A total of206 patients were enrolled at 20 Canadian centres in this double-blind, ran dom ized, par al lel de sign study of enalapril versus hctz/ amiloride (Figure 1). Eligible patients entered an initial four-week placebo period during which they took one enalapril placebo tablet and one hctz/ amiloride placebo tablet daily.
Figure 1) Trial design. HCTZ Hydrochlorothiazide; V Visit; W Week.
After four weeks of placebo therapy, any patient who was normokalemic with a supine diastolic blood pressure between at least 95 mmHg and 114 mmHg or less was randomized and entered the double-blind treatment period. A normal serum potassium range was established as 3.5 to 5.5 mmol/ L for enrolment. Patients did not receive test medication on the morning of their scheduled visit except when their visit was scheduled for the afternoon and their blood pressure would have been measured more than 30 h following the last dose of medication. Visits were scheduled at the same time of the day to obtain trough blood pressure values. Duplicate supine and standing blood pressure measurements were obtained during the physical examination at each visit and the mean value of the two determinations was recorded as the measurement for that visit. The supine measurement was taken after 3 to 5 mins ofrest in the supine position; the standing measurements were taken immediately upon standing and after 3 mins in the standing position. You can start improving your health any moment you like: with the variety of choice available at the best there will never be any need to worry about the product or treatment required, because you will always have it available.
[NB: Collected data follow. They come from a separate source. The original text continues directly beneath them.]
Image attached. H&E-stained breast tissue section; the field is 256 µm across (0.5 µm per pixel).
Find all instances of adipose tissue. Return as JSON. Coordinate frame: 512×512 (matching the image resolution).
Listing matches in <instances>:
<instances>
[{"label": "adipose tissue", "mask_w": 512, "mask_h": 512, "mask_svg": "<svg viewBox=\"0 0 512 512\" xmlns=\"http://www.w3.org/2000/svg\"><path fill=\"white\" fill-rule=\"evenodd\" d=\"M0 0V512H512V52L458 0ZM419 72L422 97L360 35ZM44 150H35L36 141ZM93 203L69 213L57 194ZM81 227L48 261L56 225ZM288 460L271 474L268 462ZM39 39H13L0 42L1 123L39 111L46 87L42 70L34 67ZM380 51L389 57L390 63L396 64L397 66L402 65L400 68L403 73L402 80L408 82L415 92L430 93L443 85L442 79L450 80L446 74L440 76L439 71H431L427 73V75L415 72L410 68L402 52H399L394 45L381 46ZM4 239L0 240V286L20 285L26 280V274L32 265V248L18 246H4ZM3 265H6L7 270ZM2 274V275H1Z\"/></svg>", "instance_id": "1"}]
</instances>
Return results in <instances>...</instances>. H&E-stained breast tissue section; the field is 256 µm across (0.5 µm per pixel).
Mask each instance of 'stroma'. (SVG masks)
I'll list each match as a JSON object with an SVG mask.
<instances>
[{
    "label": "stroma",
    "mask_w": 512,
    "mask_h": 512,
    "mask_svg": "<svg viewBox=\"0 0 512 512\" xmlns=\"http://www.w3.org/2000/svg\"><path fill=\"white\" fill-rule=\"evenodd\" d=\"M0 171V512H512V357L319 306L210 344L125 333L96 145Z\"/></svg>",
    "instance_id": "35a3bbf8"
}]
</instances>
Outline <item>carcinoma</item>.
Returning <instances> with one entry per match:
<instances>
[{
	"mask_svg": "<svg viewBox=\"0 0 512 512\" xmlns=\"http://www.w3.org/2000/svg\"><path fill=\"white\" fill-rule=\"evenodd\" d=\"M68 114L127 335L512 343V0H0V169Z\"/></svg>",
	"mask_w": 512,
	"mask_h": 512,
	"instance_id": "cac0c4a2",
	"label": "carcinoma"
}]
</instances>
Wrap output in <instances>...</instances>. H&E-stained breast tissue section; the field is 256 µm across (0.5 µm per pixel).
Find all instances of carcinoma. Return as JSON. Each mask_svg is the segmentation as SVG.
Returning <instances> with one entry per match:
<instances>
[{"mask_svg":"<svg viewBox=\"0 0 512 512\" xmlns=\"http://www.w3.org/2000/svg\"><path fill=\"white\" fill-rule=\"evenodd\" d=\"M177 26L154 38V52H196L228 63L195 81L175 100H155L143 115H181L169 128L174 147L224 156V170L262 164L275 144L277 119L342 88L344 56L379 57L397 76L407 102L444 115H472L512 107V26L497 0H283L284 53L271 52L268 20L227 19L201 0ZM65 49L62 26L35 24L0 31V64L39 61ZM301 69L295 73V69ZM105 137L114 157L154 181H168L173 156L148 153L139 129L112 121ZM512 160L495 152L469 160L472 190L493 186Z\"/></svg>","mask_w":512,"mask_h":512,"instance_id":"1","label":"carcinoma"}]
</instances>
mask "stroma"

The active treatment period consisted of a four-, eight- or 12-week titration period, depending on the individual patient response to a titrated dose, followed by a maintenance period offour weeks at optimum or maximum dose. At the beginning of the titration period, patients were randomly assigned to treatment with either enalapril 5 mg or hctz/ amiloride 25/ 2.5 mg once daily for four weeks. At the same time, patients took placebo tablets that matched the comparative agent in appearance. Patients whose blood pressure was controlled at the end of the first titration (end of week 8) entered the maintenance period and continued with one tablet of active medication and one tablet of placebo daily for four more weeks (end of week 12). Satisfactory blood pressure control was considered to be a supine diastolic blood pressure of 90 mmHg or less and a drop of at least 10 mmHg in diastolic pressure from study baseline.